The newly-eligible players included 24 All-Stars, 16 of whom were not included on the ballot, representing a total of 95 All-Star selections. Among the new candidates were 17-time All-Star Warren Spahn, 10-time All-Star Whitey Ford, 9-time All-Star Smoky Burgess, 8-time All-Stars Dick Groat and Bill Skowron, 7-time All-Star Robin Roberts, and 5-time All-Star Earl Battey.

Players eligible for the first time who were not included on the ballot were: Joey Amalfitano, Earl Battey, Jackie Brandt, Eddie Bressoud, Bob Buhl, Don Demeter, Rubén Gómez, Jim King, Johnny Klippstein, Jim Landis, Barry Latman, Charley Lau, Bob Lillis, Jerry Lumpe, Billy O'Dell, Jim O'Toole, Jim Owens, Jimmy Piersall, Andre Rodgers, Johnny Romano, Jack Sanford, Bob Shaw, Bill Skowron, Ralph Terry, and Hal Woodeshick.

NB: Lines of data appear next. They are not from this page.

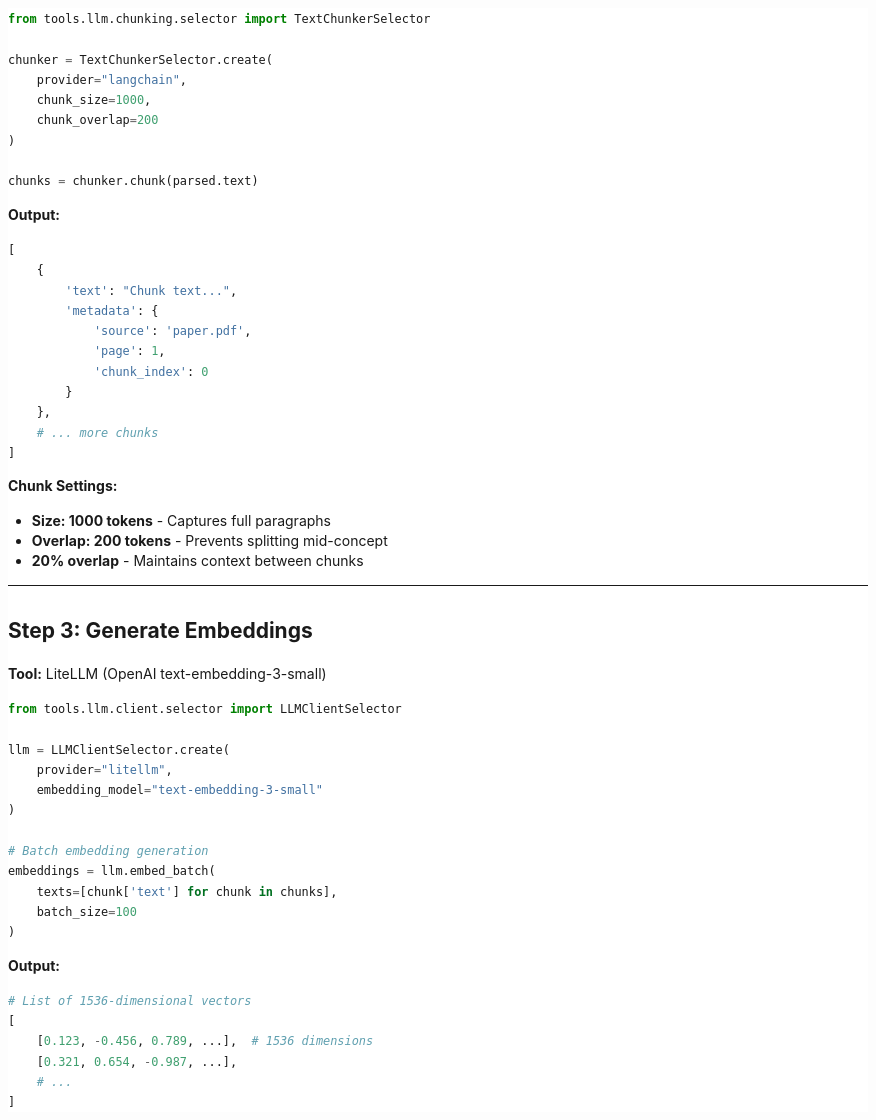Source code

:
 ```python
from tools.llm.chunking.selector import TextChunkerSelector

chunker = TextChunkerSelector.create(
    provider="langchain",
    chunk_size=1000,
    chunk_overlap=200
)

chunks = chunker.chunk(parsed.text)
```

**Output:**
```python
[
    {
        'text': "Chunk text...",
        'metadata': {
            'source': 'paper.pdf',
            'page': 1,
            'chunk_index': 0
        }
    },
    # ... more chunks
]
```

**Chunk Settings:**
- **Size: 1000 tokens** - Captures full paragraphs
- **Overlap: 200 tokens** - Prevents splitting mid-concept
- **20% overlap** - Maintains context between chunks

---

## Step 3: Generate Embeddings

**Tool:** LiteLLM (OpenAI text-embedding-3-small)

```python
from tools.llm.client.selector import LLMClientSelector

llm = LLMClientSelector.create(
    provider="litellm",
    embedding_model="text-embedding-3-small"
)

# Batch embedding generation
embeddings = llm.embed_batch(
    texts=[chunk['text'] for chunk in chunks],
    batch_size=100
)
```

**Output:**
```python
# List of 1536-dimensional vectors
[
    [0.123, -0.456, 0.789, ...],  # 1536 dimensions
    [0.321, 0.654, -0.987, ...],
    # ...
]
```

==Special election of Roberto Clemente==
On March 20, the BBWAA held a special election for Roberto Clemente, who had died in a plane crash on December 31, 1972. Clemente was elected after receiving 393 votes out of 424 ballots cast.

==Veterans Committee==
The 12-member Veterans Committee met in January 1973 to consider executives, managers, umpires, and earlier major league players, for election. It selected umpire Billy Evans, early 20th century player George Kelly, and 19th century player Mickey Welch. Kelly was cited by writer Bill James as the worst player in the Baseball Hall of Fame. Two of Kelly's old teammates, Frankie Frisch and Bill Terry, were on the committee that elected him. From the 1960s to the 1980s, the Veterans Committee made several controversial selections that were attributed to cronyism and which eventually led to the Veterans Committee having their power reduced.

==J. G. Taylor Spink Award==
Dan Daniel (1890–1981), Fred Lieb (1888–1980), and J. Roy Stockton (1892–1972) received the J. G. Taylor Spink Award honoring baseball writers. The awards were voted at the December 1972 meeting of the BBWAA, and included in the summer 1973 ceremonies. Daniel and Lieb, the first living recipients of the award, accepted in person.